___ DATASET EXTRACT

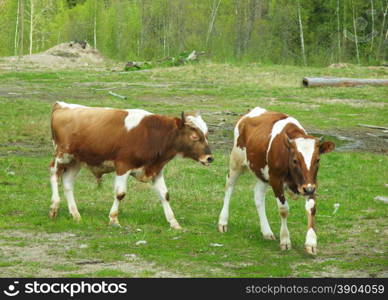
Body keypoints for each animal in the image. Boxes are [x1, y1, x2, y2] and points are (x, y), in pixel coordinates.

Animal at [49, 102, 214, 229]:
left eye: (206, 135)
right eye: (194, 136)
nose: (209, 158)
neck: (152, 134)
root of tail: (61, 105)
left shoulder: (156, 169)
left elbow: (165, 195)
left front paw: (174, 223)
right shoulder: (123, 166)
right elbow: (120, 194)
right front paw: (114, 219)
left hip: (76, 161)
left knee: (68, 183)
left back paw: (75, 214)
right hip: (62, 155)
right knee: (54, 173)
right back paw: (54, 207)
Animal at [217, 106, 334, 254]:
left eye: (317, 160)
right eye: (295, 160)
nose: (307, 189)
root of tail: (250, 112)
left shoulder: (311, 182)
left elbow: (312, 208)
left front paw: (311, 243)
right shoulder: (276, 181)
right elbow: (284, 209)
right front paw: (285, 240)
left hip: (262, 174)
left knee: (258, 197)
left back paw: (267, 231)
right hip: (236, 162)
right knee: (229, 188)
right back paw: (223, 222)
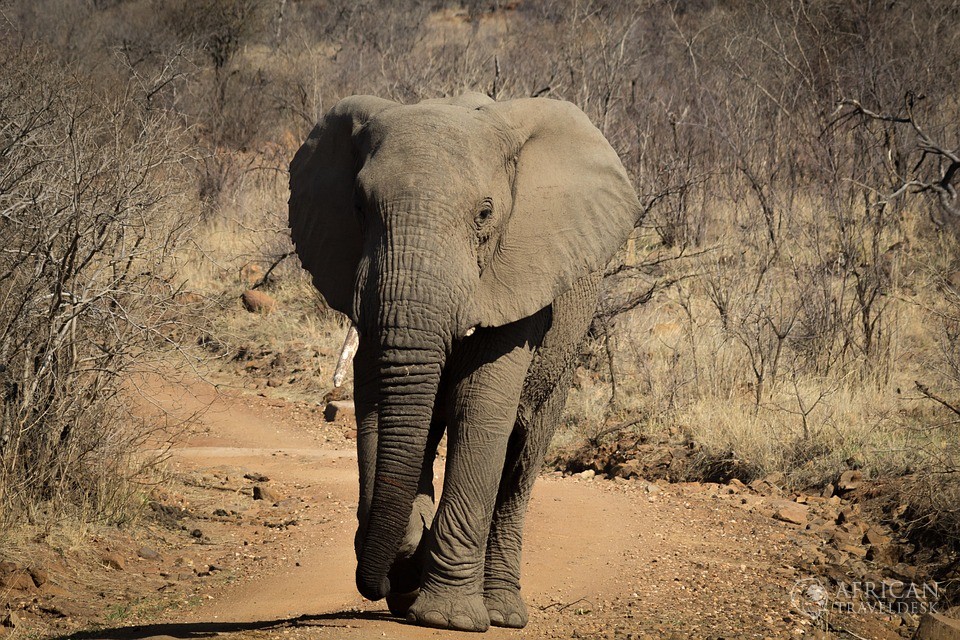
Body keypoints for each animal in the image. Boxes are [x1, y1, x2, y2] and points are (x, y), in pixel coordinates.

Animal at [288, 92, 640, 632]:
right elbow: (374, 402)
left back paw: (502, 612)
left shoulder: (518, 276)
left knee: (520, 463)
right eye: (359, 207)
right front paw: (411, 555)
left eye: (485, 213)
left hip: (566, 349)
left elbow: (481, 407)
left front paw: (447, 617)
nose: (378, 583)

______
___ DATASET EXTRACT

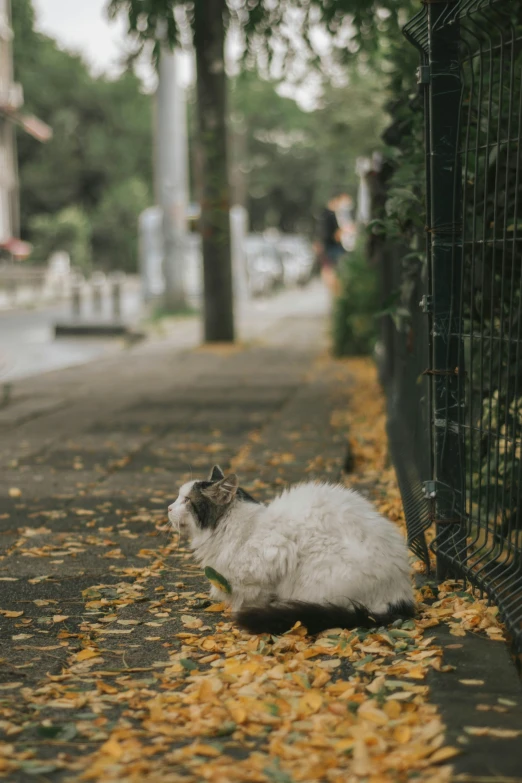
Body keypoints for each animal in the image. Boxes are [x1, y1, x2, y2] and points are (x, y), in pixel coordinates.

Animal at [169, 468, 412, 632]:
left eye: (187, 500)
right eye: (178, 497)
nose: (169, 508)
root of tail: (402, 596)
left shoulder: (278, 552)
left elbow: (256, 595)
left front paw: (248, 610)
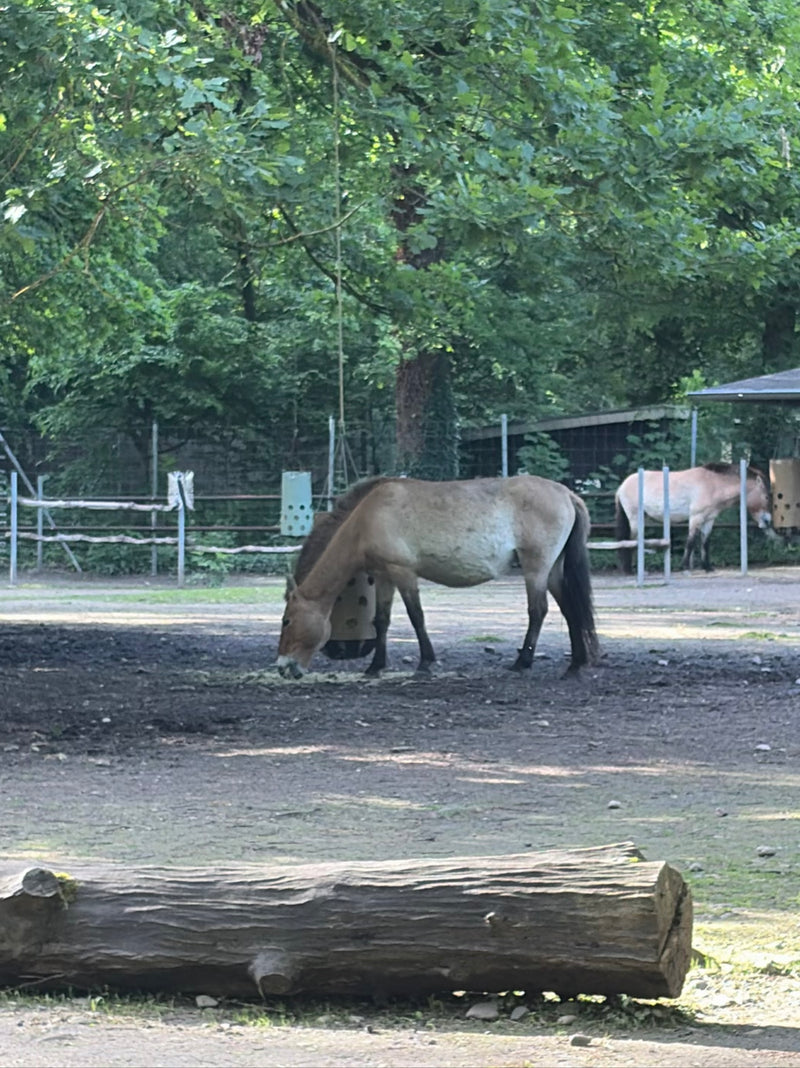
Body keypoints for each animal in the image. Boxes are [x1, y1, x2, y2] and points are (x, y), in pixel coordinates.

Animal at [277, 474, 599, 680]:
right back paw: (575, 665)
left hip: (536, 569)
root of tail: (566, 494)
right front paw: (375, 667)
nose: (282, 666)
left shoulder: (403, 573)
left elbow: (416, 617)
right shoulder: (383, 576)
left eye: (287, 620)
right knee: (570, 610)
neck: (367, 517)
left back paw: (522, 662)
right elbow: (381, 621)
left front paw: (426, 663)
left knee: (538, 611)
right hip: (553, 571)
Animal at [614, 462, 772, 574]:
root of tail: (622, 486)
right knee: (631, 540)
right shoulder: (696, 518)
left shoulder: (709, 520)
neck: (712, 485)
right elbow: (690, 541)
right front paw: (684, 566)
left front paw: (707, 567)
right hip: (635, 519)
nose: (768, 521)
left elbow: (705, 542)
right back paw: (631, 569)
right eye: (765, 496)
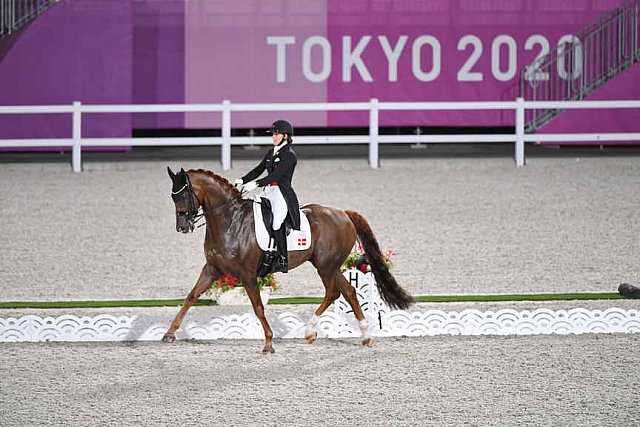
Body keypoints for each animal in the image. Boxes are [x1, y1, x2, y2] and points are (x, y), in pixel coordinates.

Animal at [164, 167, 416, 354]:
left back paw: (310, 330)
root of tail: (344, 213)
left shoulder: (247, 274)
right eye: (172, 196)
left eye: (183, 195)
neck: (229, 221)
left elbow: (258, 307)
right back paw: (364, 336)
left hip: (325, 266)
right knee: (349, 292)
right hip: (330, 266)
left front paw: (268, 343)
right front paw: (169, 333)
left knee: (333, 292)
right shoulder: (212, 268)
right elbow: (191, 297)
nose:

______
___ DATASET EXTRACT

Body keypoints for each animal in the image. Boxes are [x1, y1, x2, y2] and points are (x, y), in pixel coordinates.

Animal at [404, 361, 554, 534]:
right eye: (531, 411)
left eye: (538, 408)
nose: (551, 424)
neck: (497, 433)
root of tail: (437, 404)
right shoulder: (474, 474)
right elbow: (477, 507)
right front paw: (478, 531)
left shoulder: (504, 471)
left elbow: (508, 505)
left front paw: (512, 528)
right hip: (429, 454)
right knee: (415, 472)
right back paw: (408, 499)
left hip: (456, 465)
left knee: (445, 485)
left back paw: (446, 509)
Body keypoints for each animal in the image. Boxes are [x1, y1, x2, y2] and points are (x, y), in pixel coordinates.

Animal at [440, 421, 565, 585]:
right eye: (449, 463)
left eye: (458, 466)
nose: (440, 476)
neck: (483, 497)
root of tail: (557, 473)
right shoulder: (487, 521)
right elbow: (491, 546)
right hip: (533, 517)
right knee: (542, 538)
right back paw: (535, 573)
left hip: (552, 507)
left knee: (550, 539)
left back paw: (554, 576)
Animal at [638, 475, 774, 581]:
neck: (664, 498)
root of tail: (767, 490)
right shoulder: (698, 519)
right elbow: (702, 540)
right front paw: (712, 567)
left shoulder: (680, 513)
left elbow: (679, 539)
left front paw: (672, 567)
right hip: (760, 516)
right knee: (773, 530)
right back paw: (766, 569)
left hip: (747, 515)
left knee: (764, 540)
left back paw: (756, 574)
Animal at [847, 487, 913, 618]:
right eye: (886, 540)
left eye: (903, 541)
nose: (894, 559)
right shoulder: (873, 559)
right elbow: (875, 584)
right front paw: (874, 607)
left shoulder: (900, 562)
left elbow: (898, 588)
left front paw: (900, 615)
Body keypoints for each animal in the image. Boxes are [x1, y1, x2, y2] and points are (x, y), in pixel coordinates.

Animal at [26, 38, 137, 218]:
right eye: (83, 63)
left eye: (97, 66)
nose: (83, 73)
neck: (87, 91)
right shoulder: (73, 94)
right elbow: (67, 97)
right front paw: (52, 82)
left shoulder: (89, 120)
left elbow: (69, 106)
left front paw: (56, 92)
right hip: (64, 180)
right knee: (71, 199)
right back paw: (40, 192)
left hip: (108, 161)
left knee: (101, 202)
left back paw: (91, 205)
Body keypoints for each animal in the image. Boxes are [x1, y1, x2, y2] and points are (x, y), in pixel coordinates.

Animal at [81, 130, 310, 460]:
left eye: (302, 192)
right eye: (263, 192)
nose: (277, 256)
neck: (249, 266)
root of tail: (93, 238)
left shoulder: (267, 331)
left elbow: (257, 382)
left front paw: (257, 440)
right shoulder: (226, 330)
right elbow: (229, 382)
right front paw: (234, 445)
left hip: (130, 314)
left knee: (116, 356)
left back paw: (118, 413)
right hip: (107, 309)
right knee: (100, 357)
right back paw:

______

[EXERCISE]
Please filter the entries above down to the lines holding "neck" and copy them.

[WRITTEN SOLUTION]
neck: (152, 134)
neck: (367, 517)
neck: (712, 485)
neck: (229, 221)
neck: (497, 433)
neck: (483, 497)
neck: (664, 498)
neck: (87, 91)
neck: (249, 266)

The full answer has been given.